Forward Fee
Fee paid for routing a message between shards on TON. Depends on the message's size and the number of shard hops, not on the receiver's logic.
Aliases: fwd_fee, forwarding fee, message fee
Forward Fee is the cost of delivering a message from one contract to another across the TON network. It pays nodes for relaying the cell and placing it in the destination shard’s queue. It is a separate component of total transaction cost, distinct from gas (compute) and storage fees.
What it depends on
Forward fee is computed from a formula whose dominant inputs are message size in bits and cells and the network-config parameter lump_price. The bigger the body and the deeper the cell tree, the higher the fwd_fee.

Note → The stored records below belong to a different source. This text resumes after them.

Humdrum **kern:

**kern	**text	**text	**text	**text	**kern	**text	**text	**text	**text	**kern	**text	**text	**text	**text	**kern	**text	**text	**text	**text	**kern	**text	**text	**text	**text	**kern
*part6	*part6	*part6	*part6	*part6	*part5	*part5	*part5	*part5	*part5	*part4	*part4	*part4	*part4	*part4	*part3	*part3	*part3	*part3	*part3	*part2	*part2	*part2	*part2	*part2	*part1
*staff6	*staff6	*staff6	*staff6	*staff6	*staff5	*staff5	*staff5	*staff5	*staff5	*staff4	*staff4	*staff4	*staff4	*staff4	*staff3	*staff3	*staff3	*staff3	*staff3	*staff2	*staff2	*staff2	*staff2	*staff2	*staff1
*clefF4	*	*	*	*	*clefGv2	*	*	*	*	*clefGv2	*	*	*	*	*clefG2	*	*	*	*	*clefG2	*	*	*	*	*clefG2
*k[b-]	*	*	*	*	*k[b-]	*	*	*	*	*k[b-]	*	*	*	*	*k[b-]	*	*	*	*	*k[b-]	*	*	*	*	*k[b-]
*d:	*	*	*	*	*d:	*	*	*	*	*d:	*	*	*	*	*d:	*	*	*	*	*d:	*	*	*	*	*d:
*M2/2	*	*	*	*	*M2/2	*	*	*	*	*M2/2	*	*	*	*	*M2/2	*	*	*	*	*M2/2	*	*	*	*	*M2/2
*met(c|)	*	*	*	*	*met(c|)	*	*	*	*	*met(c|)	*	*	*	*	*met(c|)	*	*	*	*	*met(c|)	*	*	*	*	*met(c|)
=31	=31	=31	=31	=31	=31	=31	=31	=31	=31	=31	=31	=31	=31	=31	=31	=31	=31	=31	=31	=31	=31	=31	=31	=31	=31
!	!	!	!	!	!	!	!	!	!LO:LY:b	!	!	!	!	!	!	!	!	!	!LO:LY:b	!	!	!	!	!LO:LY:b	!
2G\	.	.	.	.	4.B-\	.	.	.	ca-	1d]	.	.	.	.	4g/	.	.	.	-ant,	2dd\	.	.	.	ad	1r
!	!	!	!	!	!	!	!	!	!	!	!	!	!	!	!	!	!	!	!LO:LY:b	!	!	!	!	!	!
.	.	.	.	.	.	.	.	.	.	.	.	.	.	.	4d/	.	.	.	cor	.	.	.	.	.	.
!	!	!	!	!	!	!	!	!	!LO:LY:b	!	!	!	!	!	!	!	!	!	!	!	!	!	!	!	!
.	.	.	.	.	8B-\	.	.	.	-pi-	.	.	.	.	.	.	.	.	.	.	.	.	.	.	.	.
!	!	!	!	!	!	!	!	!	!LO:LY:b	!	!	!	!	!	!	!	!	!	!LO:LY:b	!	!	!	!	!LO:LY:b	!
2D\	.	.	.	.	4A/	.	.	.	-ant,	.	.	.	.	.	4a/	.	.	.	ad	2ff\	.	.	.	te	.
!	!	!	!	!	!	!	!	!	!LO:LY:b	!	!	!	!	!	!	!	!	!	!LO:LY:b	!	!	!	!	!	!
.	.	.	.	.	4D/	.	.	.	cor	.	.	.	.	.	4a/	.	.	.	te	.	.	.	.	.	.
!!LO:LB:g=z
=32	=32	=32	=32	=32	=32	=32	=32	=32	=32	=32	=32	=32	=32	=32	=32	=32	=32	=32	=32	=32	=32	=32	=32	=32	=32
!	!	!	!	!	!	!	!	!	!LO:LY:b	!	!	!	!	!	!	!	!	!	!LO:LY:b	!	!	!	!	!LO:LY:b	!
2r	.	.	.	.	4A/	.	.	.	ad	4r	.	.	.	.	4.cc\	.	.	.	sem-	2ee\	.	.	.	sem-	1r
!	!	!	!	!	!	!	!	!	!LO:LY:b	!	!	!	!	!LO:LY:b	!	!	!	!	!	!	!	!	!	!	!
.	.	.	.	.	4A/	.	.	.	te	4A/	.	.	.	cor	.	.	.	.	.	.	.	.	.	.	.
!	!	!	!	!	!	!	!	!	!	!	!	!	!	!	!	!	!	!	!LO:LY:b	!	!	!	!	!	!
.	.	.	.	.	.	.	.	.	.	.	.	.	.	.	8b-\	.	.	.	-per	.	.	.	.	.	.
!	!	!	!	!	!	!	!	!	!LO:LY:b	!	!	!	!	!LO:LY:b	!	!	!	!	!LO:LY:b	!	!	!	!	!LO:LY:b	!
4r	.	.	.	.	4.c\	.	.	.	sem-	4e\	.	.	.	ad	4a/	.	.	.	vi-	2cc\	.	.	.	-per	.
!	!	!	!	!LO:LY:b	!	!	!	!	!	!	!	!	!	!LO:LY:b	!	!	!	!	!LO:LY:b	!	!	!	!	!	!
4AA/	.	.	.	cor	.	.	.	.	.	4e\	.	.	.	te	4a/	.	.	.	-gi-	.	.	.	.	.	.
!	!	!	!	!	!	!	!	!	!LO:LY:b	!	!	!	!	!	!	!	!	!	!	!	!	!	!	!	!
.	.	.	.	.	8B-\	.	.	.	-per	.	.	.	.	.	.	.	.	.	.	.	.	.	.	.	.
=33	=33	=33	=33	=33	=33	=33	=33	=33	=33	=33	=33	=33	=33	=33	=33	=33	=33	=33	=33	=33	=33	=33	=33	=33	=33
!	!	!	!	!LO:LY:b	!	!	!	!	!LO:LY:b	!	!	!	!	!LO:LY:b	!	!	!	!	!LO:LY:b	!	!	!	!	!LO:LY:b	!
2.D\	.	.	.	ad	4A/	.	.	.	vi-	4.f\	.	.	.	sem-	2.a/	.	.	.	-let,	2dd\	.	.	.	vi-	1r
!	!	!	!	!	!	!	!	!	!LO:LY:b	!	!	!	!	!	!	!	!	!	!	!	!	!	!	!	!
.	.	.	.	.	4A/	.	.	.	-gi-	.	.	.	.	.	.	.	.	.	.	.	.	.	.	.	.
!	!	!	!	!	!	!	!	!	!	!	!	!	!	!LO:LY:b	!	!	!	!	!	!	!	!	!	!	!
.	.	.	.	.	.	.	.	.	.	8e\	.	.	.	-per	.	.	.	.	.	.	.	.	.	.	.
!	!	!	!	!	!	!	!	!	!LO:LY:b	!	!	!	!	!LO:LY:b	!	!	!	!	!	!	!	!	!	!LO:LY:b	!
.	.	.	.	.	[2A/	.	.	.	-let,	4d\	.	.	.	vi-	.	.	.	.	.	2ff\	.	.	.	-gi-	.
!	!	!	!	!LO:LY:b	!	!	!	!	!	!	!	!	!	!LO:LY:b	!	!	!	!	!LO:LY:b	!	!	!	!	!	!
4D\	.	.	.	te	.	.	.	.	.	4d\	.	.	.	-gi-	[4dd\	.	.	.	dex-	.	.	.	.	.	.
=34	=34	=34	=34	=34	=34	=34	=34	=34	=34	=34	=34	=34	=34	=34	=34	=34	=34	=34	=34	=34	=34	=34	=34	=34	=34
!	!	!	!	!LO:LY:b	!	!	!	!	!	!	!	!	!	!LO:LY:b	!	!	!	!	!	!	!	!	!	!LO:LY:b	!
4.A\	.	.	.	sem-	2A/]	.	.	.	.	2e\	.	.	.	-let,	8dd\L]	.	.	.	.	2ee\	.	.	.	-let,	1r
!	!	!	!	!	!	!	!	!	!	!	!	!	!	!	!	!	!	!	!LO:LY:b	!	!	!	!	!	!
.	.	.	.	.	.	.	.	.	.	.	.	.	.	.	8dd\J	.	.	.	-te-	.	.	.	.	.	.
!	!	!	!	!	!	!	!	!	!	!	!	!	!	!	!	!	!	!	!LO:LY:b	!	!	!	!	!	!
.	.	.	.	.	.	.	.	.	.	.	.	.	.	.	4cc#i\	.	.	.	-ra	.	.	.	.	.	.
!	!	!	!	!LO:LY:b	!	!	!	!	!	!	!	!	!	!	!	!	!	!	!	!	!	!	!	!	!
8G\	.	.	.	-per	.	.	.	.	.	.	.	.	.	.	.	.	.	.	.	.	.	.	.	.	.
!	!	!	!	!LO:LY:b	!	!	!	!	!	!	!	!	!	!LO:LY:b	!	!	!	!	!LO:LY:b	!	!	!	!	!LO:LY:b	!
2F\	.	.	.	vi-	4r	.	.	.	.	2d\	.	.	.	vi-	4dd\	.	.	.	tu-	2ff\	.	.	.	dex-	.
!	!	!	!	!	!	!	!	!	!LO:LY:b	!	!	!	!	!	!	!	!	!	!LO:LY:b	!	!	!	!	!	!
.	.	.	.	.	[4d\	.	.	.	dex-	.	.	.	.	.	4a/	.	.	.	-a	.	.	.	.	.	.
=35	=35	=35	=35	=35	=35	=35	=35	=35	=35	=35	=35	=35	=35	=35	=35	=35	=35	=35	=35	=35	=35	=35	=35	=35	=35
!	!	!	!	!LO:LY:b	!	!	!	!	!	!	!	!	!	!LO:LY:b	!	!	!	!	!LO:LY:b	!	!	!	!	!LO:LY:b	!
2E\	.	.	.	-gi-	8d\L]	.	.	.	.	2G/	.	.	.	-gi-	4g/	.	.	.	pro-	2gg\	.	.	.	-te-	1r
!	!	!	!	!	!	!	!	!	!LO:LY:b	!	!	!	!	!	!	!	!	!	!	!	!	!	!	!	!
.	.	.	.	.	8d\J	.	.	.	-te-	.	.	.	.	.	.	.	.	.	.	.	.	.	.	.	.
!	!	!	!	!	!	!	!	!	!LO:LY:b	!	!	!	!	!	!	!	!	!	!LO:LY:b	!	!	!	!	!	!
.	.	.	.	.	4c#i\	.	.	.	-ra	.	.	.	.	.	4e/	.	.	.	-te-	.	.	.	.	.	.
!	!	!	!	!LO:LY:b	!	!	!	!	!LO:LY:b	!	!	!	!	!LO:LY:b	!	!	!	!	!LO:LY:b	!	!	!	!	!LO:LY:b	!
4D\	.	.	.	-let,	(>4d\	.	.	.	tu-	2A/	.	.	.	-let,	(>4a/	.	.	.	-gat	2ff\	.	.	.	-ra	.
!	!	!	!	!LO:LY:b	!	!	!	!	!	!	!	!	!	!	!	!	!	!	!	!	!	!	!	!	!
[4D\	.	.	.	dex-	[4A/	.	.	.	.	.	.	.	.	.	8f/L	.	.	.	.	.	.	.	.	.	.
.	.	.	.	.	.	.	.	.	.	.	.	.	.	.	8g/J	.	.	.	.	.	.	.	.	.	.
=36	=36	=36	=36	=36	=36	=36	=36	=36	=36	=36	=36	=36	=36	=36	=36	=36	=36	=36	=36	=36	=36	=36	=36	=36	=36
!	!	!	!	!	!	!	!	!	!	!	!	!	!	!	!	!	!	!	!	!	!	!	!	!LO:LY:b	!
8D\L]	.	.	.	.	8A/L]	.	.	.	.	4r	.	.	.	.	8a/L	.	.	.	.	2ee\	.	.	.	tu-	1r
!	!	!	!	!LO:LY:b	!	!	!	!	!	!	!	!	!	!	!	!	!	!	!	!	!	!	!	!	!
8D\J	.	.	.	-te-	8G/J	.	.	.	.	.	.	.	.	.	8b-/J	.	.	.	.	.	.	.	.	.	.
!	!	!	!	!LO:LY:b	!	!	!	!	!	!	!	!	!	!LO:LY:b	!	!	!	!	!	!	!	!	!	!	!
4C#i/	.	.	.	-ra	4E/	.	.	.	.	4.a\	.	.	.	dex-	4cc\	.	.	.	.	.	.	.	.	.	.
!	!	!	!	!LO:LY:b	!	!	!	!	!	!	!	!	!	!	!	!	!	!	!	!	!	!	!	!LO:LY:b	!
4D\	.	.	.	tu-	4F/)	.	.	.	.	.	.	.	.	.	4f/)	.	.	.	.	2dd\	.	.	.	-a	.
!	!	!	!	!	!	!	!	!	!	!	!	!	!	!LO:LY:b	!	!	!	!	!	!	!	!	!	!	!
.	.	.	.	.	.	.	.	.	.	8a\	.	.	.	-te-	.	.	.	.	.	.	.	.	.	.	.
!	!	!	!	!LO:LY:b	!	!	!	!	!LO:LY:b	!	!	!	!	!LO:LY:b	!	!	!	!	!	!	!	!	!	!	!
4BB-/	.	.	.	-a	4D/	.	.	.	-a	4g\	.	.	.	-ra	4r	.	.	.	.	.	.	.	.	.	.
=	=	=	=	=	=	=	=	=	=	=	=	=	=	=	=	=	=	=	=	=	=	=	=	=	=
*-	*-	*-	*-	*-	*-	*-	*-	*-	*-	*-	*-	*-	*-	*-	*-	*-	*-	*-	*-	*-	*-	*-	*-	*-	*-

Cross-shard routing adds a hop multiplier: if the destination is in another shard, the fee goes up. Same-shard messages are cheapest.
Who pays
By default the forward fee is deducted from the value attached to the message. If value = 0.05 TON and fwd_fee = 0.001 TON, the receiver eventually sees about 0.049 TON (minus gas). With mode 1 (PAY_GAS_SEPARATELY), the fee is paid from the sender’s own balance and the full value goes through.
Practical implications
- Large bodies are expensive. Sending NFT metadata in one message costs noticeably more than a compact opcode message.
- Message chains compound. Every relayed message carries its own forward fee. Proxy contracts inflate the total cost of an operation.
- Headroom matters. Wallets and SDKs typically pad the value (commonly 0.01–0.05 TON extra) so the message has enough left after fwd_fee to land.
For ordinary transfers forward fee is a fraction of a cent and effectively invisible. In complex DEX swaps with dozens of internal messages it becomes a meaningful share of total cost.